On Tuesday, Sessions was the first among key Trump cabinet nominees to face his Republican and Democratic peers for confirmation hearing.
While testifying, the senator from Alabama pledged to crack down on illegal immigration and favored to keep open the notorious Guantanamo Bay prison in Cuba, distancing himself from some of the Trump campaign pledges including a registry of Muslims.
Sessions claimed that the US has every right to deport people who enter the country illegally and commit serious crimes but the system is failing due to a lack of cooperation between the Department of Homeland Security and local authorities.
"You’ve got the sanctuary cities that refuse to tell Homeland Security that they’ve got somebody that’s committed a serious crime so they can be deported," he said. "On the other side, we’ve got [the] Homeland Security having standards or failing to follow up on serious offenses of people who should be deported."

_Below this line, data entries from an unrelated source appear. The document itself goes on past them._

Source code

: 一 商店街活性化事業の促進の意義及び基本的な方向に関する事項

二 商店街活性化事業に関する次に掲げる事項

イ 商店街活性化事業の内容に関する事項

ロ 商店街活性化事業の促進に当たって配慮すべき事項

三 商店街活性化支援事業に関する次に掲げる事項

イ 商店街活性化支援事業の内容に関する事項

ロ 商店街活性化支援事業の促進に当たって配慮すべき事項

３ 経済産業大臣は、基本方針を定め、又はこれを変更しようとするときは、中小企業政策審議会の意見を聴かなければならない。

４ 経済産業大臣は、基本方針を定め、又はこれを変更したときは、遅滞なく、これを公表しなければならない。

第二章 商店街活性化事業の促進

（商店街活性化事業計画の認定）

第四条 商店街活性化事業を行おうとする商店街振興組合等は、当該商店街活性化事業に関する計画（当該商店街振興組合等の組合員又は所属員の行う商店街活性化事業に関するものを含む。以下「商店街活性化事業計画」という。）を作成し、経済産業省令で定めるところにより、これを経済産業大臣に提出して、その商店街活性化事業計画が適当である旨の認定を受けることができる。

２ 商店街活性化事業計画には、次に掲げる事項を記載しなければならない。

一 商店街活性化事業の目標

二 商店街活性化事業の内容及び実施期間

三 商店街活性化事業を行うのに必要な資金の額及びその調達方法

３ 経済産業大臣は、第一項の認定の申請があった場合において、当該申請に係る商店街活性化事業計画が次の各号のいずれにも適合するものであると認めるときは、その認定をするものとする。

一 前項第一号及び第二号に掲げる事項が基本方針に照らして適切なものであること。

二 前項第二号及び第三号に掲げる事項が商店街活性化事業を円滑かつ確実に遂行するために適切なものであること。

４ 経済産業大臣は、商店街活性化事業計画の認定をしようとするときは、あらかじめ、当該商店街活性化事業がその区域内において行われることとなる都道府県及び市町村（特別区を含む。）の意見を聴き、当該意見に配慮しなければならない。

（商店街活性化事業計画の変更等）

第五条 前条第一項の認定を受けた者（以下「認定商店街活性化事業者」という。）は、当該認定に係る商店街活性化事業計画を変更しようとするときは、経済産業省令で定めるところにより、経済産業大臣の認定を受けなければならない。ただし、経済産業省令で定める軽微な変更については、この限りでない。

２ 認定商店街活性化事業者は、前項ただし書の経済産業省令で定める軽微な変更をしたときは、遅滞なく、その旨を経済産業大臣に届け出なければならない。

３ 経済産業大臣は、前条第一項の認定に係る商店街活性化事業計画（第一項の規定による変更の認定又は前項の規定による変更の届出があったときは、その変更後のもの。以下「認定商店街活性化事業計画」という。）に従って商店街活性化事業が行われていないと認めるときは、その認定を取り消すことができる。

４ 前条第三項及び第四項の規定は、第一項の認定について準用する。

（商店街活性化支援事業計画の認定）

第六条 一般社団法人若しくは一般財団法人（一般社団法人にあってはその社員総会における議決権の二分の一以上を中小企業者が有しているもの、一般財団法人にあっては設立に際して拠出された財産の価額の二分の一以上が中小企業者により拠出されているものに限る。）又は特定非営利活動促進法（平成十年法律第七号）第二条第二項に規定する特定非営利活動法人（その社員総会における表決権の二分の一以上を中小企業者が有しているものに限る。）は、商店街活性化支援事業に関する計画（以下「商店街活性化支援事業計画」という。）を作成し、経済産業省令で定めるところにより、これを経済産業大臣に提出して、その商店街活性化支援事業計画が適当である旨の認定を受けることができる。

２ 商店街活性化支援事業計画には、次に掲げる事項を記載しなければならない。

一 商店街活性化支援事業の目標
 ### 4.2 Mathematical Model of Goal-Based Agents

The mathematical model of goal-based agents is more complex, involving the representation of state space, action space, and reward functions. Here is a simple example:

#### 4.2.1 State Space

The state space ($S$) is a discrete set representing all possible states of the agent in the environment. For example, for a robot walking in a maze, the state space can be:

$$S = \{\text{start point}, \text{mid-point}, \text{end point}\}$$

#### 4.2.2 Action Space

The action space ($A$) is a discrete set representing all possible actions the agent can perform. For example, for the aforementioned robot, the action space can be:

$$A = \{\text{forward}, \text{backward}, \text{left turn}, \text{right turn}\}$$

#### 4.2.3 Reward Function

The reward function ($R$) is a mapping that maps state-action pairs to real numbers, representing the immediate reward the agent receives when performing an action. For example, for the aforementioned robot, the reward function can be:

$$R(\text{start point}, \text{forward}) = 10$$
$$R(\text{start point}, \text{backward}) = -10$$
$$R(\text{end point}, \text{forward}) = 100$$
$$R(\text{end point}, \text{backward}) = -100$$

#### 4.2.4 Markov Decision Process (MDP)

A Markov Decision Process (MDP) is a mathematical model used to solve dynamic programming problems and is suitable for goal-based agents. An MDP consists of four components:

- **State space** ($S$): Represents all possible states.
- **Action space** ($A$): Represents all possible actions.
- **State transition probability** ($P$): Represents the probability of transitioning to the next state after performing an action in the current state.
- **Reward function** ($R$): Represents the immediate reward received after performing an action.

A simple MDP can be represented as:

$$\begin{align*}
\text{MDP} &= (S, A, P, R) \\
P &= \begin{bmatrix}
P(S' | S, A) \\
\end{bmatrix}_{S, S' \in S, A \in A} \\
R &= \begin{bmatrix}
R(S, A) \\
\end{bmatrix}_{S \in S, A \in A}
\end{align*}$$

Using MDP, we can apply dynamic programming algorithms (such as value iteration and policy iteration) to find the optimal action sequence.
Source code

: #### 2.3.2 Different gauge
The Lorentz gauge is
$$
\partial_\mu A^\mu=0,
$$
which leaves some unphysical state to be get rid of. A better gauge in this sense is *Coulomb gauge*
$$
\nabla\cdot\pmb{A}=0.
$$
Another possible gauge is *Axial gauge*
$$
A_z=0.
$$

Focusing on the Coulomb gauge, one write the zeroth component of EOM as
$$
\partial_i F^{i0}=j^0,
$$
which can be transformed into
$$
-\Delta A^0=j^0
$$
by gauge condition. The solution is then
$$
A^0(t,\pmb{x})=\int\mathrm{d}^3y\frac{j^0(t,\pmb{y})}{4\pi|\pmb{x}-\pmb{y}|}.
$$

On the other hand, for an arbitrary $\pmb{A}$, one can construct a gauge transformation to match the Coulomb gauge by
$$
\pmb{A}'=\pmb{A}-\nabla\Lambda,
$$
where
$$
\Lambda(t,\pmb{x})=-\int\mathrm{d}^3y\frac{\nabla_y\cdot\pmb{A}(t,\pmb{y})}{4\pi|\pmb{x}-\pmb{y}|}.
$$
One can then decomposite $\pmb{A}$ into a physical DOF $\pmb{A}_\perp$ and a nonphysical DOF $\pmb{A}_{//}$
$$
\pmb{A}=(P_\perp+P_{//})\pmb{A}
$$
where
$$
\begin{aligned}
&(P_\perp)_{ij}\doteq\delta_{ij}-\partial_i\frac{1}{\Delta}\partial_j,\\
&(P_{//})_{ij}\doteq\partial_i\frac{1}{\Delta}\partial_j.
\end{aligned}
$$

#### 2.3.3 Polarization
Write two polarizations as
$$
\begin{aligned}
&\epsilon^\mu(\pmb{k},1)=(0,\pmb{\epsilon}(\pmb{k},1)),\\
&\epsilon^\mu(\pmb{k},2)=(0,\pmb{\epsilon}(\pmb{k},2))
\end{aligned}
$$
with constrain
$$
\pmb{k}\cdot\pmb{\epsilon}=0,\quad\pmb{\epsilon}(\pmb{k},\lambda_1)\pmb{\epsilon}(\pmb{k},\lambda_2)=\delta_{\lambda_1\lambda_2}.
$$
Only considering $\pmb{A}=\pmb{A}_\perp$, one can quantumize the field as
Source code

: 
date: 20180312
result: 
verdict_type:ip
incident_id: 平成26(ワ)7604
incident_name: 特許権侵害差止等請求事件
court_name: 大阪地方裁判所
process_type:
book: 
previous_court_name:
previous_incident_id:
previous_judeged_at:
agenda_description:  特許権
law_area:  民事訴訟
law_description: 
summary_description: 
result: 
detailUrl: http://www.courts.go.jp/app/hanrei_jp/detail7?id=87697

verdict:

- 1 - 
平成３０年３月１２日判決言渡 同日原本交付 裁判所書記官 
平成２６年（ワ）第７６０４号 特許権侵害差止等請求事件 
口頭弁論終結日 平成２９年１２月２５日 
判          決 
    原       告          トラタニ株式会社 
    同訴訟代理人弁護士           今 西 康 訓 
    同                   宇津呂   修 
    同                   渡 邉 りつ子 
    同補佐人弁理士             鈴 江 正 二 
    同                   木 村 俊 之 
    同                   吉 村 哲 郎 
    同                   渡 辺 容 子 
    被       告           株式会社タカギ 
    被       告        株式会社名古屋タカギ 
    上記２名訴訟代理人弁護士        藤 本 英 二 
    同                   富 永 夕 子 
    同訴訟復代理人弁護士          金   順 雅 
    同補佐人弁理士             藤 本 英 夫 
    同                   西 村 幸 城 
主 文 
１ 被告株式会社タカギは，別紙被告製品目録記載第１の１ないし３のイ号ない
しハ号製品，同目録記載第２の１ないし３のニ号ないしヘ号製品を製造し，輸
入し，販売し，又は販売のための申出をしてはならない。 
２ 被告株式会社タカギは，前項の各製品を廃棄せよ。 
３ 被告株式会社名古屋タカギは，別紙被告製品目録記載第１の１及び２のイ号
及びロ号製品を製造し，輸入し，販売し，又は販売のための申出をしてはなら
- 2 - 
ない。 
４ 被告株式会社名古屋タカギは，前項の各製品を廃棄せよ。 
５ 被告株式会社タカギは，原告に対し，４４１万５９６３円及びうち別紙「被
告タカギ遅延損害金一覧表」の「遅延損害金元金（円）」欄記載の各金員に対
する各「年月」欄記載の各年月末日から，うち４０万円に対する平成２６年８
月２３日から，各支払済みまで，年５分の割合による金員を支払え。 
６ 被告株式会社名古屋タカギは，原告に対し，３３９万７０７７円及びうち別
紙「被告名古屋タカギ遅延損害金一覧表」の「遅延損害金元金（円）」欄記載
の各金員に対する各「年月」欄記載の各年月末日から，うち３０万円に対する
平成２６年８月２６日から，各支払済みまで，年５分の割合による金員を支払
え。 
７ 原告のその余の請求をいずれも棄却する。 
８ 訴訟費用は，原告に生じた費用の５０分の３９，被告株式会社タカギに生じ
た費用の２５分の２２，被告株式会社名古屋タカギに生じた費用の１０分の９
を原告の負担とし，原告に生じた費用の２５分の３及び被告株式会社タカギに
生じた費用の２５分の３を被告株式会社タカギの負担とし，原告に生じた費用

"This country has every right to deport persons who are here unlawfully — who violate our criminal laws," Sessions noted.
Speaking about establishing a registry for Muslims in the US, Sessions said, "It would raise serious Constitutional problems because the Constitution explicitly guarantees the right to free exercise of religion.”
Meanwhile, some protesters, dressed in Ku Klux Klan robes, temporarily disrupted the Senate confirmation hearing for Sessions, chanting slogans against the nominee and calling him a racist.
Sessions has been in the midst of controversy over his civil rights record since he was named to become the nation's top law enforcement official.
During the hearing, however, he rejected racially charged comments he allegedly made towards African-Americans in 1980s.
In November, Trump’s transition team announced that the business mogul had nominated Sessions.
Sessions is a senior member of the Senate Armed Services Committee and formerly served as the US attorney as well as the attorney general in the state of Alabama.
Sessions’ hard-line and at times inflammatory statements on immigration are similar to those of Trump's. He has already expressed opposition to any path to citizenship for undocumented immigrants.